---
name: bio-genome-intervals-overlap-significance
description: Tests whether two genomic interval sets overlap (colocalize) more than expected by chance using a permutation test against a structured-genome null model. Covers bedtools fisher (analytic 2x2 screen), bedtools shuffle + jaccard permutation, GAT (isochore/GC-conditioned simulation with FDR), regioneR (flexible permutation, randomizeRegions vs circularRandomizeRegions, localZScore), LOLA (universe-relative Fisher against a region database), and GREAT/rGREAT (regulatory-domain binomial + hypergeometric for ontology-from-regions). Stresses the universe/background choice, matched background, blacklist exclusion, and multiple-testing control. Use when asking whether peaks/regions are enriched at enhancers/TFBS/features, scoring region-set colocalization or region-set enrichment, comparing CNV/SV concordance, or turning an overlap count into a defensible p-value.
tool_type: mixed
primary_tool: regioneR
---

## Version Compatibility

Reference examples tested with: bedtools 2.31+, pybedtools 0.10+, regioneR 1.36+ (Bioconductor 3.18+), GAT 1.3+, LOLA 1.30+, rGREAT 2.4+.

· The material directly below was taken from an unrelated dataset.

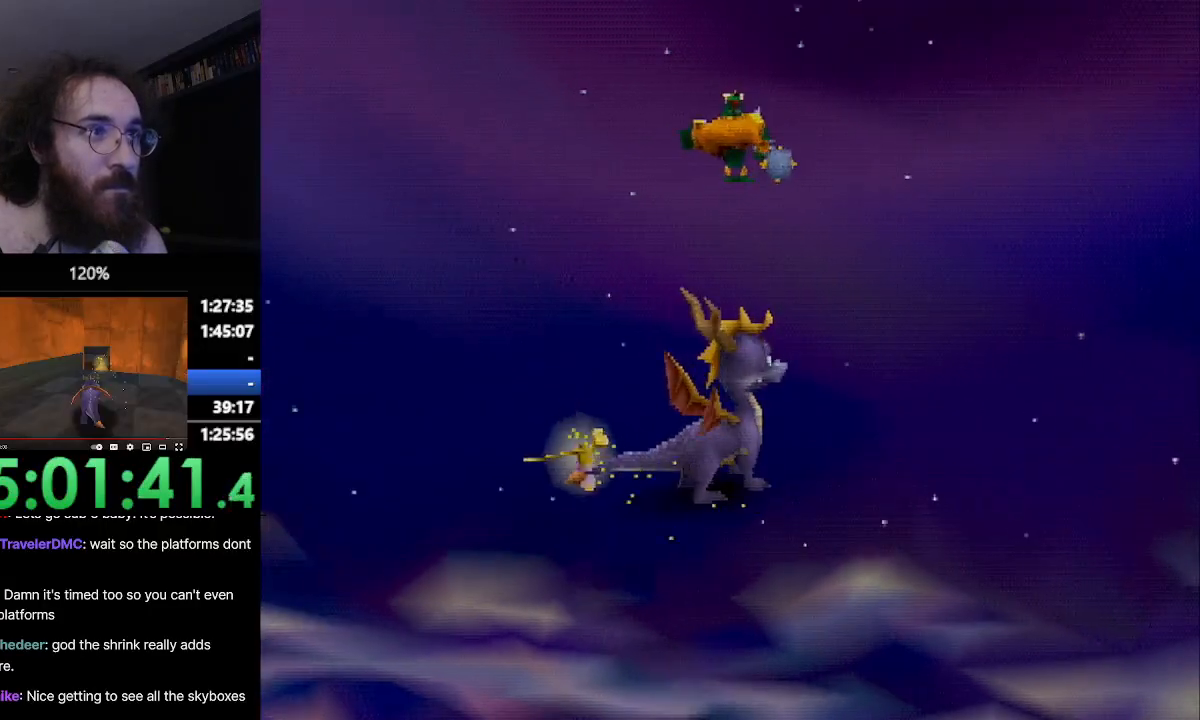
{"buttons": ["SQUARE"], "left_stick": "center", "events": []}
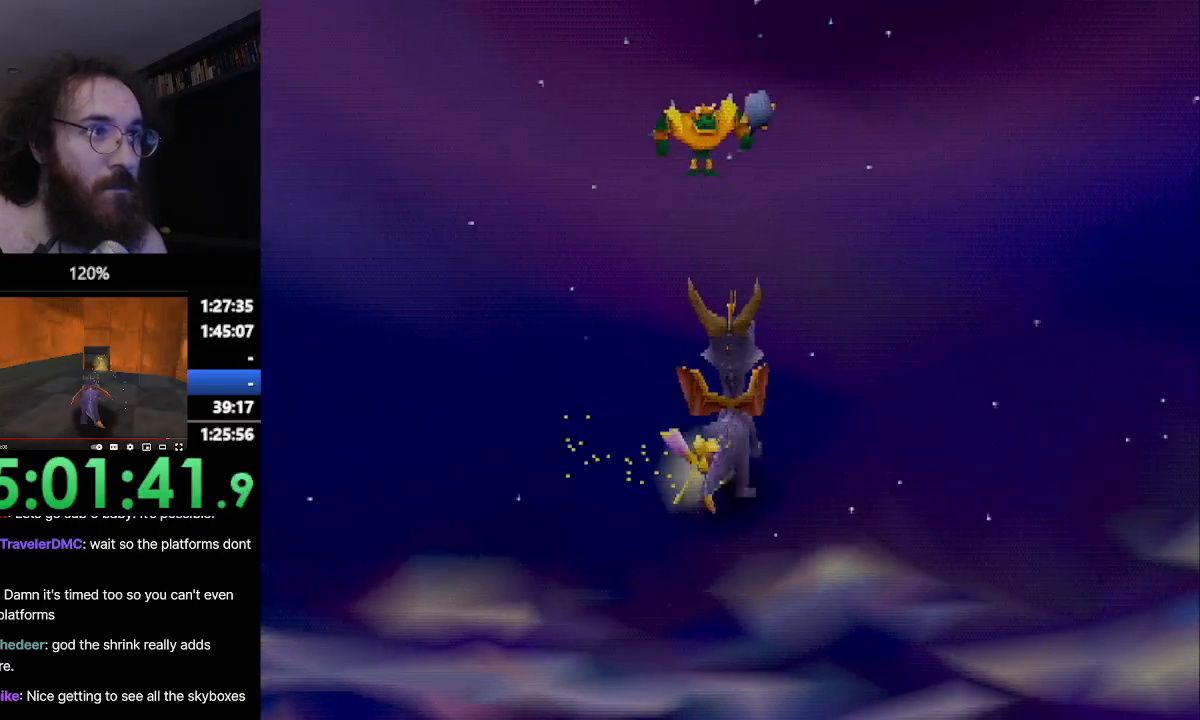
{"buttons": ["SQUARE"], "left_stick": "center", "events": []}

Before using code patterns, verify installed versions match. If versions differ:
- CLI: `<tool> --version` then `<tool> --help` to confirm flags
- Python: `pip show <package>` then `help(module.function)` to check signatures
- R: `packageVersion('regioneR')` then `?permTest` to verify parameters

Bioconductor packages (regioneR, LOLA, rGREAT) are version-pinned to the Bioconductor release, not just the package version - record the Bioconductor release with results. rGREAT 2.x runs GREAT locally with general background handling; rGREAT 1.x only proxied the (whole-genome-default) web server. If code throws an error, introspect the installed package and adapt the example to match the actual API rather than retrying.

# Overlap Significance

**"My peaks overlap enhancers a lot - is that more than chance?"** -> Compare the observed overlap to a null distribution from a structured-genome model, not to a uniform-random expectation, and report a permutation p-value/z-score, not a raw count.
- CLI: `bedtools fisher -a A -b B -g genome.txt` (fast screen); `gat-run.py --segments=A --annotations=B --workspace=accessible.bed --isochores=gc.bed --num-samples=10000`
- Python: `BedTool(A).shuffle(g='genome.txt', excl='blacklist.bed').jaccard(B)` looped for a null (pybedtools)
- R: `permTest(A=peaks, B=enhancers, randomize.function=circularRandomizeRegions, evaluate.function=numOverlaps, genome='hg38', mask=blacklist, ntimes=1000)` (regioneR)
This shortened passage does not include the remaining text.